### TASK STATEMENT
Output each line of the data below exactly, omitting any image.

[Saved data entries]
##########

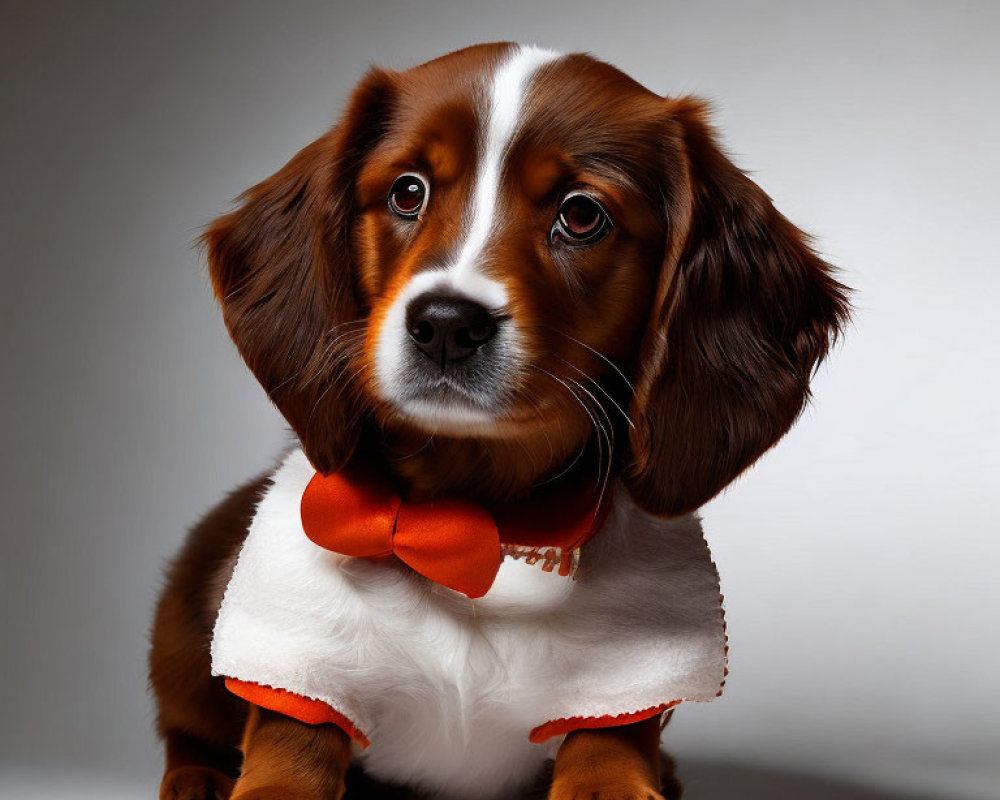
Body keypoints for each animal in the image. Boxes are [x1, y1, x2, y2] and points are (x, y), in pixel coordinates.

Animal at [150, 43, 852, 800]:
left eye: (582, 214)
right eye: (407, 191)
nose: (445, 324)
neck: (470, 523)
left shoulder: (622, 682)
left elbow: (609, 750)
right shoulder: (301, 657)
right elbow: (288, 751)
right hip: (184, 632)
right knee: (186, 727)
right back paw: (196, 778)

##########

### EXERCISE ANSWER
Body keypoints for each animal in the image. Boxes are [x1, y1, x2, y2] and points are (x, y), in pixel coordinates.

Animal at [150, 43, 852, 800]:
left eye: (582, 214)
right eye: (407, 191)
nose: (445, 324)
neck: (470, 523)
left shoulder: (622, 682)
left elbow: (609, 750)
right shoulder: (301, 657)
right elbow: (288, 751)
right hip: (184, 632)
right knee: (186, 727)
right back paw: (196, 778)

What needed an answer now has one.